Don't grieve alone; 14,000 members and growing
The widespread practice of a viewing of the body and wake at a funeral home is not helpful to me as it seems to be for so many people. But I do need to say goodbye formally, in a memorial service. As a person of faith, I prefer religious services; but some formal rite of farewell, some ritual recognition that a life has ended is still important, if the family is not religious. It has always been important to mankind, and it is important to me. My uncle wanted nothing, no service, no wake, no gathering. He was in the Navy for 20 years, an enlisted man who retired as a Lieutenant Commander and a Vietnam War veteran. He could have been buried with full military honors. It is a beautiful ceremony, but he wanted nothing. Looking back, it feels like anger, a denial to his family of an opportunity to come together to grieve, to remember. I don't know. We never talked about it. He had a very complicated relationship with his son. But I think it was very wrong of him, and I would have tried to change his mind if I had known what he had decided.

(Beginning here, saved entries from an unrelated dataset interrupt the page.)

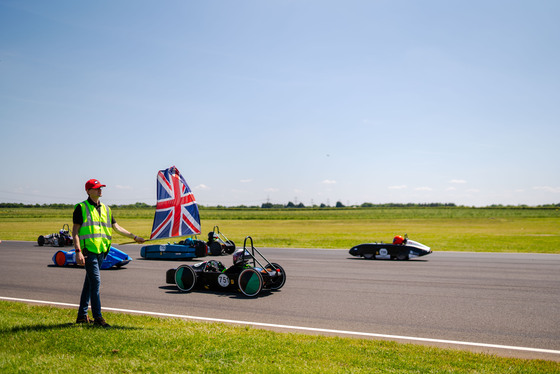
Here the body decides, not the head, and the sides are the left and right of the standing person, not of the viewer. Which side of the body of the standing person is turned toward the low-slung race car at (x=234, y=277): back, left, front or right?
left

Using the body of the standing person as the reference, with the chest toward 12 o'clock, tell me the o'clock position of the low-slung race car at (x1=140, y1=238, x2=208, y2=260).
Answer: The low-slung race car is roughly at 8 o'clock from the standing person.

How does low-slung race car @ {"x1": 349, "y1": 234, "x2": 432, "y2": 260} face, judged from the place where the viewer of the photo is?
facing to the left of the viewer

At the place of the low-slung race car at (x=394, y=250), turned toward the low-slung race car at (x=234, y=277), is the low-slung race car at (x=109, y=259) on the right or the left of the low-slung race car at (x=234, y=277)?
right

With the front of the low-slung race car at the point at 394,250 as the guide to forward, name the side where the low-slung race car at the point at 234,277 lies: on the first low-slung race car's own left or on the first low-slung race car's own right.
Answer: on the first low-slung race car's own left

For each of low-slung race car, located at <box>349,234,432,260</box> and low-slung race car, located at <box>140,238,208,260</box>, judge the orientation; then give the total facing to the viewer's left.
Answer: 2

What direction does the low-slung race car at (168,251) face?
to the viewer's left

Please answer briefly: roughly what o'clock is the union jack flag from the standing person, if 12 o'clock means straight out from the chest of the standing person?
The union jack flag is roughly at 8 o'clock from the standing person.

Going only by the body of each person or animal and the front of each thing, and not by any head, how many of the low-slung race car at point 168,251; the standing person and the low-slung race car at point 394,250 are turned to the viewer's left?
2

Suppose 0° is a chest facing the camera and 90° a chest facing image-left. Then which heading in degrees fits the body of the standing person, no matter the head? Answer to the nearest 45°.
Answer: approximately 315°

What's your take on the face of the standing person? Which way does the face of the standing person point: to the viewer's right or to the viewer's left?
to the viewer's right
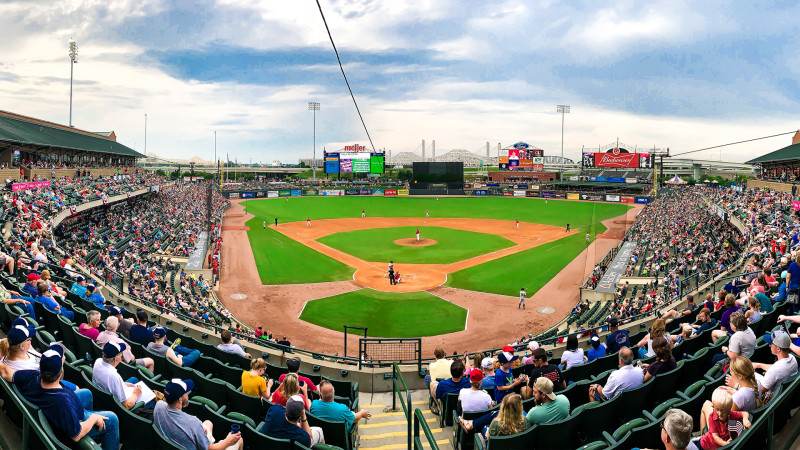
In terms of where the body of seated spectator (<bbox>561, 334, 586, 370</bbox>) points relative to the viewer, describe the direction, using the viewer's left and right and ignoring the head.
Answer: facing away from the viewer

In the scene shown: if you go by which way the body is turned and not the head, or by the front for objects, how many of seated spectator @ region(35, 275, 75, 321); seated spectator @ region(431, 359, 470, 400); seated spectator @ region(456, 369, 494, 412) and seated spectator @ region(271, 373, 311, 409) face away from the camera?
3

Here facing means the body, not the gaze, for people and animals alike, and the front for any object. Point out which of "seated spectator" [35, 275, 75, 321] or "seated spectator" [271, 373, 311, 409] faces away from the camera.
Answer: "seated spectator" [271, 373, 311, 409]

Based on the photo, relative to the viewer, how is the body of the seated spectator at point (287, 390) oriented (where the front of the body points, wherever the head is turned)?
away from the camera

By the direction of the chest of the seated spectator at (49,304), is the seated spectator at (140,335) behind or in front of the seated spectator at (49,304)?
in front

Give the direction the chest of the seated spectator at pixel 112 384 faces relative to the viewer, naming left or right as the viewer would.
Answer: facing away from the viewer and to the right of the viewer

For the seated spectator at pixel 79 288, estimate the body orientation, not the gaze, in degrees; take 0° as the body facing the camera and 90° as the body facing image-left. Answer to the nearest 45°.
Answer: approximately 225°

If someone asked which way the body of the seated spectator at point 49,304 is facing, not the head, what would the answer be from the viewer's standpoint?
to the viewer's right

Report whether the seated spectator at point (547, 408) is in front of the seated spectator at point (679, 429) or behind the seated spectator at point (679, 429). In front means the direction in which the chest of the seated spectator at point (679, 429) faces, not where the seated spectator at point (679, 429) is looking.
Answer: in front

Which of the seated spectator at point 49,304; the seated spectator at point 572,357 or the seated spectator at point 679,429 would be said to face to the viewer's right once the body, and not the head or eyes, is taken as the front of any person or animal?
the seated spectator at point 49,304

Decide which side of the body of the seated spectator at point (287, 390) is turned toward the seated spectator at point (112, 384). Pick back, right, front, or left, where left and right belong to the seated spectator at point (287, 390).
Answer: left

My mentally challenged cousin had a memorial service at the church that he attended faithfully. It was attended by 150 people. One of his caregivers filled 6 poster boards with pictures of Paul for the service and the gathering afterward. He was much loved, not just by me.
I think there's a lesson here for us. If we did not have the opportunity to formally say goodbye to those we have loved and lost, I think we need make our own ritual. We need to say those goodbyes. I think I am going to write a letter to my uncle and put it in a bottle and drop it in the Missouri River which is near where I live. Hopefully, it will float out to the sea that he loved.